Page-level text extractions
[Start of Attachment]
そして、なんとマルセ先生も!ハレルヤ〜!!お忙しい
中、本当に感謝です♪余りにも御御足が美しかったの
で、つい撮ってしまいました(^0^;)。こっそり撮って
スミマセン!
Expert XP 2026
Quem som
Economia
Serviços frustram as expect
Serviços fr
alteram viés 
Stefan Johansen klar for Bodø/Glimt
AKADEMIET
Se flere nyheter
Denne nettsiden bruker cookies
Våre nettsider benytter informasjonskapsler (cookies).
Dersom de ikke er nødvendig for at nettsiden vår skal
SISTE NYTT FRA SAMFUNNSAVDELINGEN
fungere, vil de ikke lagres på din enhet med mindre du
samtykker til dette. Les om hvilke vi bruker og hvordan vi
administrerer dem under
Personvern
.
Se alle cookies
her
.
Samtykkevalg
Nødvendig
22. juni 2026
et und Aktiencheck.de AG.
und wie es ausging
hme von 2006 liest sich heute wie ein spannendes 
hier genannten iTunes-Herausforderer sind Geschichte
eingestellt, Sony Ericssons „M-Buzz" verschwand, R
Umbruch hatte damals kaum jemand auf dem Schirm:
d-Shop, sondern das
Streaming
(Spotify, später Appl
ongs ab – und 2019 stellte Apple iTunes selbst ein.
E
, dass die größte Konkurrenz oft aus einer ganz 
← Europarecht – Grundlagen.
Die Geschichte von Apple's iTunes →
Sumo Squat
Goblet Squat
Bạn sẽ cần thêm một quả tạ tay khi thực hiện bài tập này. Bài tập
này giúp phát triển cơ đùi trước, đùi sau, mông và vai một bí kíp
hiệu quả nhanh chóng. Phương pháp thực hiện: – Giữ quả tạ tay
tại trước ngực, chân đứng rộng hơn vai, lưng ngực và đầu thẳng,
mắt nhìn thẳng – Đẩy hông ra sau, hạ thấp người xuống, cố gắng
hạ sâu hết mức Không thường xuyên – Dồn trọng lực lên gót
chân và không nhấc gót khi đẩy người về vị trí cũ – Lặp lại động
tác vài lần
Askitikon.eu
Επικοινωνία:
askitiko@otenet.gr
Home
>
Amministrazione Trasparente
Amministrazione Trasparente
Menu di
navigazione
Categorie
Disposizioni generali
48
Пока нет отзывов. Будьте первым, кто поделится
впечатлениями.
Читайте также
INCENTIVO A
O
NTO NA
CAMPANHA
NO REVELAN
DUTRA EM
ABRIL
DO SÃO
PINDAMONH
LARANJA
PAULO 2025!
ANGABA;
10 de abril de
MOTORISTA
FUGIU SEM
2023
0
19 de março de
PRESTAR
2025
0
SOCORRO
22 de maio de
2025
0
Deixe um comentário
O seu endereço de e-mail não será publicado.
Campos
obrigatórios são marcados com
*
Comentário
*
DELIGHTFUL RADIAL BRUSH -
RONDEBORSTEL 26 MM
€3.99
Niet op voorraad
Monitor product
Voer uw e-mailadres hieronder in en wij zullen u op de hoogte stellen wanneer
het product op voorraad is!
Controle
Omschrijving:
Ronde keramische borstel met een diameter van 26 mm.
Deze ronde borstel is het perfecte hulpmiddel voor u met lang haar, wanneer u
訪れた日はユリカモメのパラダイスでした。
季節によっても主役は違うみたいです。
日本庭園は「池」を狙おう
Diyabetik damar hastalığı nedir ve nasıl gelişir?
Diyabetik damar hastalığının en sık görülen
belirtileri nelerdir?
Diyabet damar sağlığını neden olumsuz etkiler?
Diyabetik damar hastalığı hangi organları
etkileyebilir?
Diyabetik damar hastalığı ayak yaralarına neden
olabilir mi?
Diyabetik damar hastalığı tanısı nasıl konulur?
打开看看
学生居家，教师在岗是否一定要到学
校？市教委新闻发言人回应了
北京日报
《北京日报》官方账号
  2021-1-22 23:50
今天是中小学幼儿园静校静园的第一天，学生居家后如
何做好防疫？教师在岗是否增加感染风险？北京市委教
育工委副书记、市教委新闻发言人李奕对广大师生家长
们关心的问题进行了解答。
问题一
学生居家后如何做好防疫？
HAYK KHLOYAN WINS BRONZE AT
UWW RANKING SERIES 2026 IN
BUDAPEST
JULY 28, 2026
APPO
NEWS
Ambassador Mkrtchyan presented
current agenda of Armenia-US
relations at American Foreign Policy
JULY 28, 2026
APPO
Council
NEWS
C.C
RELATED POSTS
[End of Attachment]
- **PROBLEM TO SOLVE**: Reproduce the entries above in full, exactly as they read.

- **ANSWER BELOW**:
そして、なんとマルセ先生も!ハレルヤ〜!!お忙しい
中、本当に感謝です♪余りにも御御足が美しかったの
で、つい撮ってしまいました(^0^;)。こっそり撮って
スミマセン!
Expert XP 2026
Quem som
Economia
Serviços frustram as expect
Serviços fr
alteram viés 
Stefan Johansen klar for Bodø/Glimt
AKADEMIET
Se flere nyheter
Denne nettsiden bruker cookies
Våre nettsider benytter informasjonskapsler (cookies).
Dersom de ikke er nødvendig for at nettsiden vår skal
SISTE NYTT FRA SAMFUNNSAVDELINGEN
fungere, vil de ikke lagres på din enhet med mindre du
samtykker til dette. Les om hvilke vi bruker og hvordan vi
administrerer dem under
Personvern
.
Se alle cookies
her
.
Samtykkevalg
Nødvendig
22. juni 2026
et und Aktiencheck.de AG.
und wie es ausging
hme von 2006 liest sich heute wie ein spannendes 
hier genannten iTunes-Herausforderer sind Geschichte
eingestellt, Sony Ericssons „M-Buzz" verschwand, R
Umbruch hatte damals kaum jemand auf dem Schirm:
d-Shop, sondern das
Streaming
(Spotify, später Appl
ongs ab – und 2019 stellte Apple iTunes selbst ein.
E
, dass die größte Konkurrenz oft aus einer ganz 
← Europarecht – Grundlagen.
Die Geschichte von Apple's iTunes →
Sumo Squat
Goblet Squat
Bạn sẽ cần thêm một quả tạ tay khi thực hiện bài tập này. Bài tập
này giúp phát triển cơ đùi trước, đùi sau, mông và vai một bí kíp
hiệu quả nhanh chóng. Phương pháp thực hiện: – Giữ quả tạ tay
tại trước ngực, chân đứng rộng hơn vai, lưng ngực và đầu thẳng,
mắt nhìn thẳng – Đẩy hông ra sau, hạ thấp người xuống, cố gắng
hạ sâu hết mức Không thường xuyên – Dồn trọng lực lên gót
chân và không nhấc gót khi đẩy người về vị trí cũ – Lặp lại động
tác vài lần
Askitikon.eu
Επικοινωνία:
askitiko@otenet.gr
Home
>
Amministrazione Trasparente
Amministrazione Trasparente
Menu di
navigazione
Categorie
Disposizioni generali
48
Пока нет отзывов. Будьте первым, кто поделится
впечатлениями.
Читайте также
INCENTIVO A
O
NTO NA
CAMPANHA
NO REVELAN
DUTRA EM
ABRIL
DO SÃO
PINDAMONH
LARANJA
PAULO 2025!
ANGABA;
10 de abril de
MOTORISTA
FUGIU SEM
2023
0
19 de março de
PRESTAR
2025
0
SOCORRO
22 de maio de
2025
0
Deixe um comentário
O seu endereço de e-mail não será publicado.
Campos
obrigatórios são marcados com
*
Comentário
*
DELIGHTFUL RADIAL BRUSH -
RONDEBORSTEL 26 MM
€3.99
Niet op voorraad
Monitor product
Voer uw e-mailadres hieronder in en wij zullen u op de hoogte stellen wanneer
het product op voorraad is!
Controle
Omschrijving:
Ronde keramische borstel met een diameter van 26 mm.
Deze ronde borstel is het perfecte hulpmiddel voor u met lang haar, wanneer u
訪れた日はユリカモメのパラダイスでした。
季節によっても主役は違うみたいです。
日本庭園は「池」を狙おう
Diyabetik damar hastalığı nedir ve nasıl gelişir?
Diyabetik damar hastalığının en sık görülen
belirtileri nelerdir?
Diyabet damar sağlığını neden olumsuz etkiler?
Diyabetik damar hastalığı hangi organları
etkileyebilir?
Diyabetik damar hastalığı ayak yaralarına neden
olabilir mi?
Diyabetik damar hastalığı tanısı nasıl konulur?
打开看看
学生居家，教师在岗是否一定要到学
校？市教委新闻发言人回应了
北京日报
《北京日报》官方账号
  2021-1-22 23:50
今天是中小学幼儿园静校静园的第一天，学生居家后如
何做好防疫？教师在岗是否增加感染风险？北京市委教
育工委副书记、市教委新闻发言人李奕对广大师生家长
们关心的问题进行了解答。
问题一
学生居家后如何做好防疫？
HAYK KHLOYAN WINS BRONZE AT
UWW RANKING SERIES 2026 IN
BUDAPEST
JULY 28, 2026
APPO
NEWS
Ambassador Mkrtchyan presented
current agenda of Armenia-US
relations at American Foreign Policy
JULY 28, 2026
APPO
Council
NEWS
C.C
RELATED POSTS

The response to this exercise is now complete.